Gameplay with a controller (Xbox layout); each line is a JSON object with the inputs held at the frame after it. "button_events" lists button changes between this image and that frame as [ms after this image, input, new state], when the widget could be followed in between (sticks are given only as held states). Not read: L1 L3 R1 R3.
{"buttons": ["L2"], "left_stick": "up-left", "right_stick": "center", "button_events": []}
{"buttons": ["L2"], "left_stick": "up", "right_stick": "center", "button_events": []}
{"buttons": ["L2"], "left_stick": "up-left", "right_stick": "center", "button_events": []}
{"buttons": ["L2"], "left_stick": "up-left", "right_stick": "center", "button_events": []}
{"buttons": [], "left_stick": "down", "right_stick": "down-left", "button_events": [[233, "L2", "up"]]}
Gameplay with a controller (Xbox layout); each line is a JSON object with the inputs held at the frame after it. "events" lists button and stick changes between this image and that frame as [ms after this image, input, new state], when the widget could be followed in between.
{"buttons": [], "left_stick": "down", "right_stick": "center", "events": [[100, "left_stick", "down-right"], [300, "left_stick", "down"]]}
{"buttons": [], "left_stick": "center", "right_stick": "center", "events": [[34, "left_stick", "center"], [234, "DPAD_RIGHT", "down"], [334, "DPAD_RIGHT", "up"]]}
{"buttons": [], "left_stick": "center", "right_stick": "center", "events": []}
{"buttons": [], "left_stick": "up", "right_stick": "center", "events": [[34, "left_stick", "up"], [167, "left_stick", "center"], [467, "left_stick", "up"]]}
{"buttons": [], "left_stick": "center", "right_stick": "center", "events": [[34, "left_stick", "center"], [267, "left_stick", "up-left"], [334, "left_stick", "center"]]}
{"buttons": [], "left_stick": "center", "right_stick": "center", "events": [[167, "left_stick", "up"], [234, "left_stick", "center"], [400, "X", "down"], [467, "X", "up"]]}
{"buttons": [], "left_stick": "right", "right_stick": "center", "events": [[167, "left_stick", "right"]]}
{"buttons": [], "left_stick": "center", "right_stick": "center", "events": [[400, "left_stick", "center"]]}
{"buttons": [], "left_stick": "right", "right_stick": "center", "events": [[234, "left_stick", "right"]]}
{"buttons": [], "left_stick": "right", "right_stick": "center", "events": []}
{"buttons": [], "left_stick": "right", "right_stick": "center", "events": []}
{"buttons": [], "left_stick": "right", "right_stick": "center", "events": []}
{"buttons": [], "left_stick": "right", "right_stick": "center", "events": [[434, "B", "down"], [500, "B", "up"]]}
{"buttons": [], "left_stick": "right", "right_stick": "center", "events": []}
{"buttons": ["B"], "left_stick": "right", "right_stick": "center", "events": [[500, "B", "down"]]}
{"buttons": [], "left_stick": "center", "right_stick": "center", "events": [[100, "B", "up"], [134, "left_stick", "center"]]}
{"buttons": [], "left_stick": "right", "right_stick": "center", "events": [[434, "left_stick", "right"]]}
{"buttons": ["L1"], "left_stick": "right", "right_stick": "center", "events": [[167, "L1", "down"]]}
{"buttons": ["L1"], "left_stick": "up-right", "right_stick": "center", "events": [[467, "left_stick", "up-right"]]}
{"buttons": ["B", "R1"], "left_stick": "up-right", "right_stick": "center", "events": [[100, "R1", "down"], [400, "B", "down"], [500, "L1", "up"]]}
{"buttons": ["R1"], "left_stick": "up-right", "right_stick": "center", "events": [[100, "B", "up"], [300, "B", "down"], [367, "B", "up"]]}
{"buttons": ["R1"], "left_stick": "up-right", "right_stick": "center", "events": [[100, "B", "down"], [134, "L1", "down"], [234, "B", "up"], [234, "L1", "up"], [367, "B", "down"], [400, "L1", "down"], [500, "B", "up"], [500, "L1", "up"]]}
**********
- [WHAT NEEDS TO BE DONE]
Give the listing again, exactly as it was written.

- [RESULT OF THIS EXERCISE]
Gameplay with a controller (Xbox layout); each line is a JSON object with the inputs held at the frame after it. "button_events" lists button changes between this image and that frame as [ms after this image, input, new state], when the widget could be followed in between (sticks are given only as held states). Not read: L1 L3 R1 R3.
{"buttons": ["L2"], "left_stick": "up-left", "right_stick": "center", "button_events": []}
{"buttons": ["L2"], "left_stick": "up", "right_stick": "center", "button_events": []}
{"buttons": ["L2"], "left_stick": "up-left", "right_stick": "center", "button_events": []}
{"buttons": ["L2"], "left_stick": "up-left", "right_stick": "center", "button_events": []}
{"buttons": [], "left_stick": "down", "right_stick": "down-left", "button_events": [[233, "L2", "up"]]}
Gameplay with a controller (Xbox layout); each line is a JSON object with the inputs held at the frame after it. "events" lists button and stick changes between this image and that frame as [ms after this image, input, new state], when the widget could be followed in between.
{"buttons": [], "left_stick": "down", "right_stick": "center", "events": [[100, "left_stick", "down-right"], [300, "left_stick", "down"]]}
{"buttons": [], "left_stick": "center", "right_stick": "center", "events": [[34, "left_stick", "center"], [234, "DPAD_RIGHT", "down"], [334, "DPAD_RIGHT", "up"]]}
{"buttons": [], "left_stick": "center", "right_stick": "center", "events": []}
{"buttons": [], "left_stick": "up", "right_stick": "center", "events": [[34, "left_stick", "up"], [167, "left_stick", "center"], [467, "left_stick", "up"]]}
{"buttons": [], "left_stick": "center", "right_stick": "center", "events": [[34, "left_stick", "center"], [267, "left_stick", "up-left"], [334, "left_stick", "center"]]}
{"buttons": [], "left_stick": "center", "right_stick": "center", "events": [[167, "left_stick", "up"], [234, "left_stick", "center"], [400, "X", "down"], [467, "X", "up"]]}
{"buttons": [], "left_stick": "right", "right_stick": "center", "events": [[167, "left_stick", "right"]]}
{"buttons": [], "left_stick": "center", "right_stick": "center", "events": [[400, "left_stick", "center"]]}
{"buttons": [], "left_stick": "right", "right_stick": "center", "events": [[234, "left_stick", "right"]]}
{"buttons": [], "left_stick": "right", "right_stick": "center", "events": []}
{"buttons": [], "left_stick": "right", "right_stick": "center", "events": []}
{"buttons": [], "left_stick": "right", "right_stick": "center", "events": []}
{"buttons": [], "left_stick": "right", "right_stick": "center", "events": [[434, "B", "down"], [500, "B", "up"]]}
{"buttons": [], "left_stick": "right", "right_stick": "center", "events": []}
{"buttons": ["B"], "left_stick": "right", "right_stick": "center", "events": [[500, "B", "down"]]}
{"buttons": [], "left_stick": "center", "right_stick": "center", "events": [[100, "B", "up"], [134, "left_stick", "center"]]}
{"buttons": [], "left_stick": "right", "right_stick": "center", "events": [[434, "left_stick", "right"]]}
{"buttons": ["L1"], "left_stick": "right", "right_stick": "center", "events": [[167, "L1", "down"]]}
{"buttons": ["L1"], "left_stick": "up-right", "right_stick": "center", "events": [[467, "left_stick", "up-right"]]}
{"buttons": ["B", "R1"], "left_stick": "up-right", "right_stick": "center", "events": [[100, "R1", "down"], [400, "B", "down"], [500, "L1", "up"]]}
{"buttons": ["R1"], "left_stick": "up-right", "right_stick": "center", "events": [[100, "B", "up"], [300, "B", "down"], [367, "B", "up"]]}
{"buttons": ["R1"], "left_stick": "up-right", "right_stick": "center", "events": [[100, "B", "down"], [134, "L1", "down"], [234, "B", "up"], [234, "L1", "up"], [367, "B", "down"], [400, "L1", "down"], [500, "B", "up"], [500, "L1", "up"]]}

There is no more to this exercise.